Iyatrojenez: Tedavide yan etki
DR. EREN FIRAT
'Iatrogenesis' Sümerceden Grekçeye, Grekçeden medikal terminolojiye yerleşen ve "tedavi eden tarafından meydana getirilen" anlamını taşır. Günümüzde ise en yaygın olarak, yan etkiler veya istenmeyen etkileri tanımlamak için kullanılır.
İyatrojenez kapsamına sıklıkla giren olguları, muhtemel ilaç etkileşimlerinin (reçeteli ilaçlar, aşırı kullanım) yan etkileri, tıbbi alet tasarımlarının yeterli inceleme yapılmadan uygulamaya sokulması, tıbbi prosedürler veya tedaviler ile ilgili hekim ya da tedaviye ilişkin riskler, hastane enfeksiyonları, hatalı işlemler, teknikler, bilgiler, yöntemler ya da ekipmanlar, kâr amaçlı gereksiz tedaviler olarak sayabiliriz.

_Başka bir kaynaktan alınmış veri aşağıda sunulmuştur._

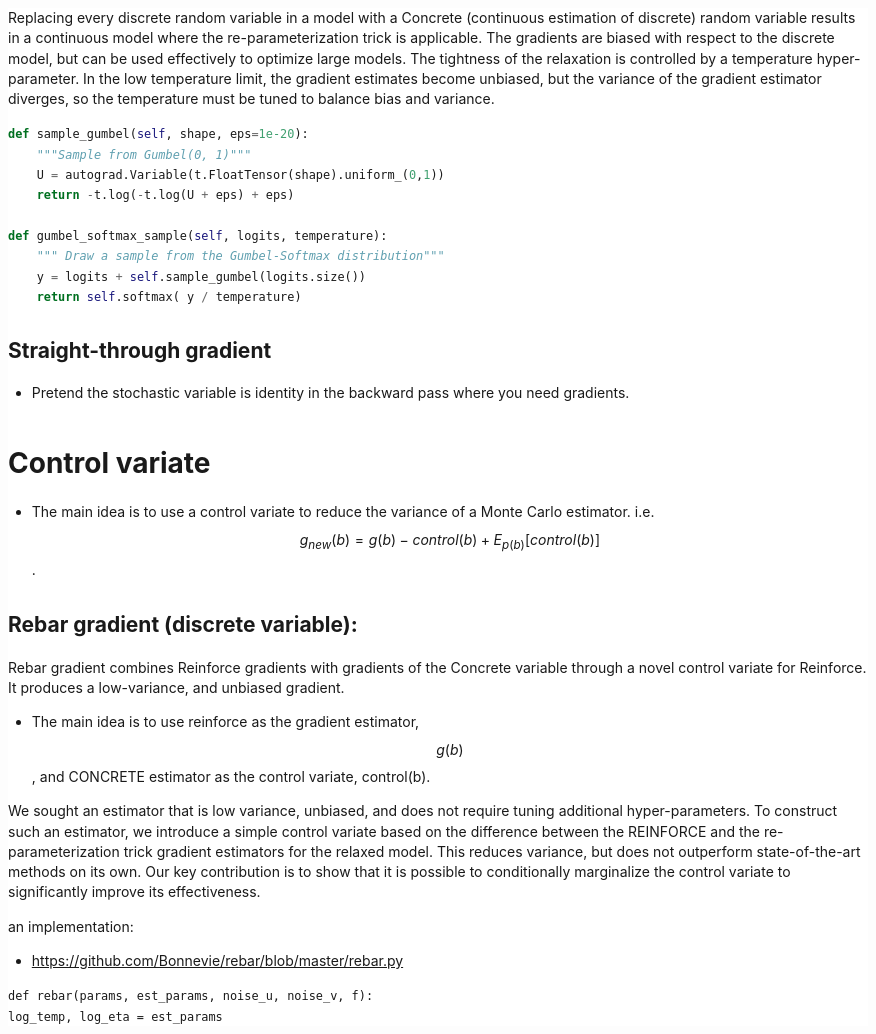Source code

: Replacing every discrete random variable in a model with a Concrete (continuous estimation of discrete) random variable results in a continuous model where the re-parameterization trick is applicable. The gradients are biased with respect to the discrete model, but can be used effectively to optimize large models. The tightness of the relaxation is controlled by a temperature hyper-parameter. In the low temperature limit, the gradient estimates become unbiased, but the variance of the gradient estimator diverges, so the temperature must be tuned to balance bias and variance.


``` python 
def sample_gumbel(self, shape, eps=1e-20): 
    """Sample from Gumbel(0, 1)"""
    U = autograd.Variable(t.FloatTensor(shape).uniform_(0,1))
    return -t.log(-t.log(U + eps) + eps)

def gumbel_softmax_sample(self, logits, temperature): 
    """ Draw a sample from the Gumbel-Softmax distribution"""
    y = logits + self.sample_gumbel(logits.size())
    return self.softmax( y / temperature)
```

## Straight-through gradient
-  Pretend the stochastic variable is identity in the backward pass where you need gradients. 









# Control variate
- The main idea is to use a control variate to reduce the variance of a Monte Carlo estimator. i.e. $$g_{new} (b) = g(b) - control(b) + E_{p(b)}[control(b)] $$.

## Rebar gradient (discrete variable):

Rebar gradient combines Reinforce gradients with gradients of the Concrete variable through a novel control variate for Reinforce.  It produces a low-variance, and unbiased gradient. 

- The main idea is to use reinforce as the gradient estimator, $$g(b)$$, and CONCRETE estimator as the control variate, control(b).

We sought an estimator that is low variance, unbiased, and does not require tuning additional hyper-parameters. To construct such an estimator, we introduce a simple control variate based on the difference between the REINFORCE and the re-parameterization trick gradient estimators for the relaxed model. This reduces variance, but does not outperform state-of-the-art methods on its own. Our key contribution is to show that it is possible to conditionally marginalize the control variate to significantly improve its effectiveness.


an implementation:
- https://github.com/Bonnevie/rebar/blob/master/rebar.py

```
def rebar(params, est_params, noise_u, noise_v, f):
log_temp, log_eta = est_params
```
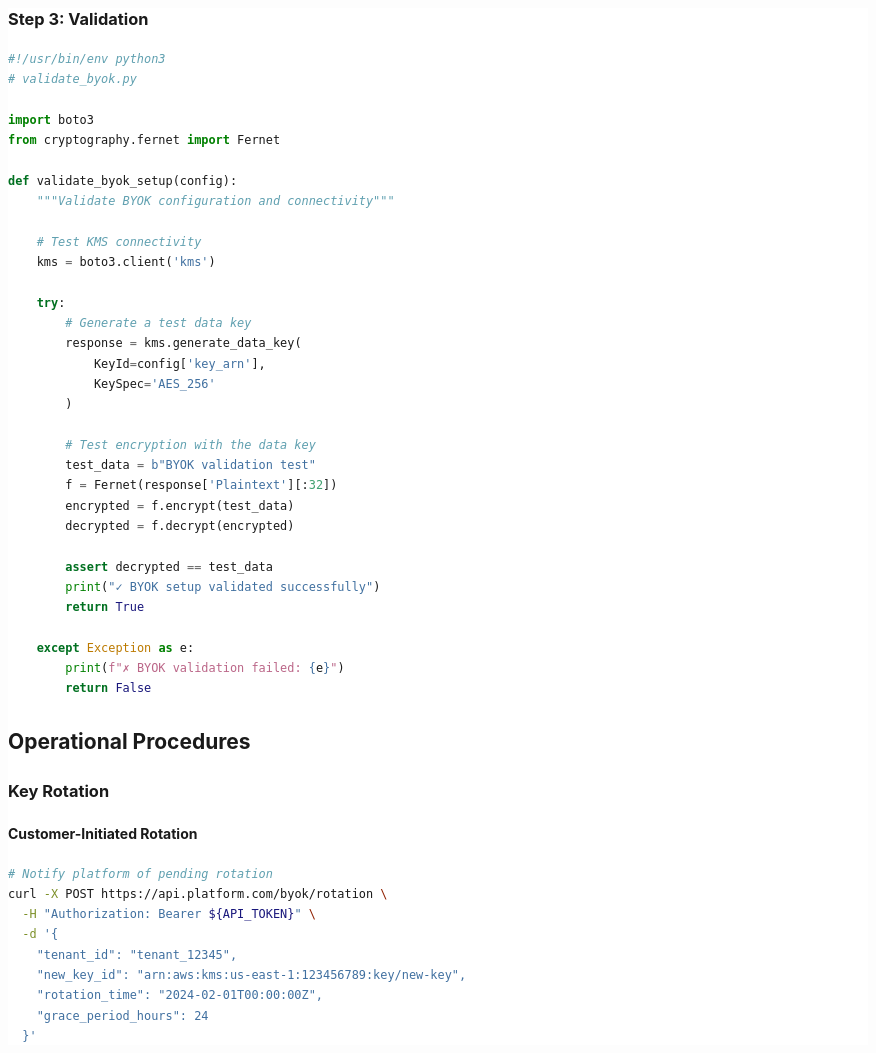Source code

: ### Step 3: Validation

```python
#!/usr/bin/env python3
# validate_byok.py

import boto3
from cryptography.fernet import Fernet

def validate_byok_setup(config):
    """Validate BYOK configuration and connectivity"""
    
    # Test KMS connectivity
    kms = boto3.client('kms')
    
    try:
        # Generate a test data key
        response = kms.generate_data_key(
            KeyId=config['key_arn'],
            KeySpec='AES_256'
        )
        
        # Test encryption with the data key
        test_data = b"BYOK validation test"
        f = Fernet(response['Plaintext'][:32])
        encrypted = f.encrypt(test_data)
        decrypted = f.decrypt(encrypted)
        
        assert decrypted == test_data
        print("✓ BYOK setup validated successfully")
        return True
        
    except Exception as e:
        print(f"✗ BYOK validation failed: {e}")
        return False
```

## Operational Procedures

### Key Rotation

#### Customer-Initiated Rotation
```bash
# Notify platform of pending rotation
curl -X POST https://api.platform.com/byok/rotation \
  -H "Authorization: Bearer ${API_TOKEN}" \
  -d '{
    "tenant_id": "tenant_12345",
    "new_key_id": "arn:aws:kms:us-east-1:123456789:key/new-key",
    "rotation_time": "2024-02-01T00:00:00Z",
    "grace_period_hours": 24
  }'
```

Tıbbi hata, bazen de yanlış reçete, okunaksız el yazısı ile reçete yazma veya bilgisayarda yazarken yazım hataları yapma sonucu da olabilir.
Yan etkilerin aksine iyatrojenik olaylar her zaman zararlı değillerdir. Örneğin, ameliyat nedeniyle oluşturulan yara uygunsuz bir işlemi temsil etmez ve hastaya bilinenin dışında bir sıkıntı vermeyebilir; bu duruma da iyatrojenik etki denir. Cerrahi bir prosedürü izleyerek oluşan komplikasyonlar en sık tanımlanan ve kolayca tanınan bazı iyatrojenik etkilerdir (örneğin, meme kanseri ameliyatı sonucunda gelişen lenf ödemi gibi). Aslında, bir tıbbi tedavinin kendinden doğan etkileri ve bazen de yan etkileri iyatrojenik bulunmaktadır. Örneğin, radyoterapi ve kemoterapi ile tedavi edici etki için gereken işlemler sonrası ortaya çıkan saç dökülmesi, kansızlık, kusma, bulantı, beyin hasarı, lenf ödemi, kısırlık gibi etkiler sıklıkla görülen iyatrojenik etkilerdir. Pankreasın tamamının veya bir kısmının çıkarılması sonucu oluşan diyabet, hastalıklı bir organın çıkarılmasından kaynaklanan işlev kaybına bağlı bir iyatrojenezdir. Ancak bu durumlar tedavi akışı içinde komplikasyon olarak değerlendirilebilir.
YANILTICI OLABİLİR
İyatrojenez insidansı bazı olgularda yanıltıcı olabilir. Örneğin, aort anevrizması yırtılmaları çoğu durumda ölümcüldür ve hayatta kalma oranı yüzde 25'in altındadır. Ameliyat sırasında veya ameliyattan sonra ölümler yine iyatrojenik ölümler olarak kabul edilir. Bu durumda hastalığın yıkıcı etkisine bağlı olan durumdur. Tedavi olmadığı zaman bu hastalıkta ölüm kaçınılmazdır.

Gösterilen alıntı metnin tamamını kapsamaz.